Constitue une discrimination toute distinction opérée entre les personnes physiques en raison de leur origine, de leur sexe, de leur situation de famille, de leur grossesse, de leur apparence physique, de leur patronyme, de leur lieu de résidence, de leur état de santé, de leur handicap, de leurs caractéristiques génétiques, de leurs moeurs, de leur orientation ou identité sexuelle, de leur âge, de leurs opinions politiques, de leurs activités syndicales, de leur appartenance ou de leur non-appartenance, vraie ou supposée, à une ethnie, une nation, une race ou une religion déterminée. Article L-225-1 du Code Pénal.

La question de l’âgisme est peu abordée y compris dans les milieux plutôt prompts à dénoncer les discriminations. Au contraire si les propos et attitudes sexistes, homophobes, racistes, sont heureusement vigoureusement combattus, ceux sur l’âge sont présents, banalisés mais invisibles car il n’y a pas eu le travail de mise en visibilité qui existe à propos des autres discriminations.

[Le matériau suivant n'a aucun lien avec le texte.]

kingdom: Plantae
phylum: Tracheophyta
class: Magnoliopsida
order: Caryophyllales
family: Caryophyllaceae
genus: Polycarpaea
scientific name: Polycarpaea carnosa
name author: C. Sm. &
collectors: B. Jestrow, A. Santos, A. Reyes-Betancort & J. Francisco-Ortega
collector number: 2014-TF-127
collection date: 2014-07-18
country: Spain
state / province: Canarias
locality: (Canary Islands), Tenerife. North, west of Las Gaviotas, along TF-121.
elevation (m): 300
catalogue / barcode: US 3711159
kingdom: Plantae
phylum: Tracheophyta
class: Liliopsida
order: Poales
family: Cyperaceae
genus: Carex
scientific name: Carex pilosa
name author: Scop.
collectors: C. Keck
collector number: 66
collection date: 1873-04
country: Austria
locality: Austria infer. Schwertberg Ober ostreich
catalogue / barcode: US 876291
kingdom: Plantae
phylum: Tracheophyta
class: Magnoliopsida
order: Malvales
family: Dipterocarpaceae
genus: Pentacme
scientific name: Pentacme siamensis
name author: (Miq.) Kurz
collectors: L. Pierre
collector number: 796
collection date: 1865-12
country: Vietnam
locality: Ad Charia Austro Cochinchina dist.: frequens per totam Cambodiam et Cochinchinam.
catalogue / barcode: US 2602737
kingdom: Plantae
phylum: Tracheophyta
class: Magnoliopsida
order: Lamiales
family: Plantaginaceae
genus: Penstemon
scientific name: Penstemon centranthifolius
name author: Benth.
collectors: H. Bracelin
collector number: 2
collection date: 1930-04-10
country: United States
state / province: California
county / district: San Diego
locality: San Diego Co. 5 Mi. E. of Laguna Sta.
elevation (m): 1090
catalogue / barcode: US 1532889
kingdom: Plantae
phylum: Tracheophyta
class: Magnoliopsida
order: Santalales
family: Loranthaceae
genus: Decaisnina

Imagine-t-on notre réaction à des propos comme « c’est une femme au volant, c’est forcément dangereux ». Ou encore « j’ai rien contre les homos, mais ils pourraient faire leur courses à d’autres horaires où ils sont plus entre eux »… et ainsi plein d’autres… Or dans la société les propos discriminatoires, positifs ou négatifs, sur la personne âgée ou les personnes plus vieilles sont omniprésents… et banalisés.

Les exemples peuvent être nombreux : « tu sais X est gentil, mais il commence à avoir de l’âge… » Ou encore « M a tel âge, elle fait encore son footing tous les matins, c’est dangereux, non ? ». C’est la version gentille de l’âgisme, comme il existe un racisme qui se veut bienveillant. Dire « le vieux, le petit vieux, le papy » ce n’est pas forcément malveillant, mais cela relève de la même chose, que de dire « le pédé, le négro » à un moment donné c’est pour inférioriser où différencier, essentialiser une personne à une caractéristique et aux préjugés qui l’accompagnent. Mais il existe aussi des versions plus brutes, « Y tel homme ou femme politique, tu as vu l’âge qu’il a ? Faut qu’il arrête, faut laisser la place aux jeunes… ». Ne serait-ce que la proposition en 2012 d’Arnaud MONTEBOURG qui voulait interdire la députation aux personnes de plus de 67 ans ! Citons encore Martin HIRSCH qui en 2010 a déclaré : « Il faut refaire le suffrage censitaire et donner deux voix aux jeunes quand les vieux en ont qu’une. Il faut donner autant de voix qu’on a d’années d’espérance de vie. […] Quelqu’un qui a 40 ans devant lui devrait avoir 40 voix, quand celui qui n’a plus que 5 ans devant lui ne devrait avoir que 5 voix. »

En fait, derrière ces propos, il suffirait que l’on remplace par la couleur de peau, le sexe, l’orientation sexuelle et nous serions tous choqués.

Rappelons que la discrimination par l’âge, dans les propos et dans les actes, est interdite par la loi, insuffisamment combattue et tolérée par trop de gens, voire prônée par des gens qui se disent très progressistes.

Derrière ces propos et attitudes, il y a différentes causes qui se croisent. La plus importante est celle de l’infériorité supposée de la personne âgée (préjugés) et l’absence de réflexion dans les mouvements démocrates de la question de l’autonomie fonctionnelle (les notions de dépendance et d’indépendance).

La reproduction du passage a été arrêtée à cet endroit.